→ **Set problem 1**
Turn the stretch of clock-wall rows from the first row through the row containing "Chennai: 8:57 -> 8:56" into a numbered list, with both ends included and blank lines left out.

* START Source text *

It seems at least one group in Microsoft is taking the Metro-style front-end approach. Dynamics AX evangelist and blogger Brandon George recently discovered that Microsoft is planning to deliver a Windows 8 version of its Dyanmics AX 7 client in 2013/2014. (He found this inside Microsoft’s own “statement of direction” documentation, from which the Windows 8 Dynamics AX image embedded in this post comes.)

How will they do this? The team is building a Windows 8 HTML5 front end client that will connect to a Dynamics AX service, George noted. If it sticks to those dates, this new Windows 8 Dynamics AX client would be rolled out ahead of the next major release of Dyanmics AX, which should be in 2014/2015 if Microsoft sticks to its current cadence, he said.

* END Source text *
* START Material provided *

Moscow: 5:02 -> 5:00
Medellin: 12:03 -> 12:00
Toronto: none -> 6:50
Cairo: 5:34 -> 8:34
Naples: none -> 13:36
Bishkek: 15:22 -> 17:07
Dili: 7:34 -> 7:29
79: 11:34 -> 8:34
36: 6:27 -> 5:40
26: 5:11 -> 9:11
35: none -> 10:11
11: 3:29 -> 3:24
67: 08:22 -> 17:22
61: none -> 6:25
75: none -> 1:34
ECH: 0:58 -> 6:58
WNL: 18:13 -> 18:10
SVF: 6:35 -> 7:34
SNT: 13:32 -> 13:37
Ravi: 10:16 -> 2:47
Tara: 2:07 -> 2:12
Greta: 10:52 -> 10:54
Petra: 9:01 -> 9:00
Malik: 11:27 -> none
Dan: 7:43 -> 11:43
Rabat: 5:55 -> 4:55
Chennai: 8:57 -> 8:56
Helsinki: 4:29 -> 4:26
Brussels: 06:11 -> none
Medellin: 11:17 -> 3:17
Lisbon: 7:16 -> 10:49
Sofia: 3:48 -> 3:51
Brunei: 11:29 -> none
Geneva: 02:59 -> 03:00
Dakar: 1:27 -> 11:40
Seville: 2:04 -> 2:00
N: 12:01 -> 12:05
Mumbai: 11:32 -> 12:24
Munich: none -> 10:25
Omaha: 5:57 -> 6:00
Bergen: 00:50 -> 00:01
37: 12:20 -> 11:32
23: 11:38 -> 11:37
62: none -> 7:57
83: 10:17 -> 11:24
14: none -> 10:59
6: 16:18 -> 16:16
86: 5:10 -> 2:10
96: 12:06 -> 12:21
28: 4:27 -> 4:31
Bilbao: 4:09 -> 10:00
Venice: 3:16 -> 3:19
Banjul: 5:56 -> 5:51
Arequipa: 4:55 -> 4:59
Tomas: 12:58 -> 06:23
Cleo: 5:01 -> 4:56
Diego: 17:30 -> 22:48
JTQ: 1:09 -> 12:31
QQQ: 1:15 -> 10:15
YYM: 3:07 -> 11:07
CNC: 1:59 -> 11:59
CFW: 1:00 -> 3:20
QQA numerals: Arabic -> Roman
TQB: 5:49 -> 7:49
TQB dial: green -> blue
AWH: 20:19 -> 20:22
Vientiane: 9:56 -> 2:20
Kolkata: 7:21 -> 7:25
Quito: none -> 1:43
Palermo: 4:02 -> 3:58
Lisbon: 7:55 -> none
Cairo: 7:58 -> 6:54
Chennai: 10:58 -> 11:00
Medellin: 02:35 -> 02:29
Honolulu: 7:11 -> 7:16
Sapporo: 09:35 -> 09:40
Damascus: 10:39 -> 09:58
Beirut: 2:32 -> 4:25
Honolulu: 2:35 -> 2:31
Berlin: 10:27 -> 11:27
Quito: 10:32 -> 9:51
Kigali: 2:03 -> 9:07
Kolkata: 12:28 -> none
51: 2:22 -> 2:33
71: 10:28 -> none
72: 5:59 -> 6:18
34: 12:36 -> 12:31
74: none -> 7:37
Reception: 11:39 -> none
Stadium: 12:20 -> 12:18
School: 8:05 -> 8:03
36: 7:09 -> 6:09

* END Material provided *

→ **Set problem 2**
Set down the whole passage about the Windows 8 Dynamics AX client again, word for word.

→ **Written response 1**
1. Moscow: 5:02 -> 5:00
2. Medellin: 12:03 -> 12:00
3. Toronto: none -> 6:50
4. Cairo: 5:34 -> 8:34
5. Naples: none -> 13:36
6. Bishkek: 15:22 -> 17:07
7. Dili: 7:34 -> 7:29
8. 79: 11:34 -> 8:34
9. 36: 6:27 -> 5:40
10. 26: 5:11 -> 9:11
11. 35: none -> 10:11
12. 11: 3:29 -> 3:24
13. 67: 08:22 -> 17:22
14. 61: none -> 6:25
15. 75: none -> 1:34
16. ECH: 0:58 -> 6:58
17. WNL: 18:13 -> 18:10
18. SVF: 6:35 -> 7:34
19. SNT: 13:32 -> 13:37
20. Ravi: 10:16 -> 2:47
21. Tara: 2:07 -> 2:12
22. Greta: 10:52 -> 10:54
23. Petra: 9:01 -> 9:00
24. Malik: 11:27 -> none
25. Dan: 7:43 -> 11:43
26. Rabat: 5:55 -> 4:55
27. Chennai: 8:57 -> 8:56

→ **Written response 2**
It seems at least one group in Microsoft is taking the Metro-style front-end approach. Dynamics AX evangelist and blogger Brandon George recently discovered that Microsoft is planning to deliver a Windows 8 version of its Dyanmics AX 7 client in 2013/2014. (He found this inside Microsoft’s own “statement of direction” documentation, from which the Windows 8 Dynamics AX image embedded in this post comes.)

How will they do this? The team is building a Windows 8 HTML5 front end client that will connect to a Dynamics AX service, George noted. If it sticks to those dates, this new Windows 8 Dynamics AX client would be rolled out ahead of the next major release of Dyanmics AX, which should be in 2014/2015 if Microsoft sticks to its current cadence, he said.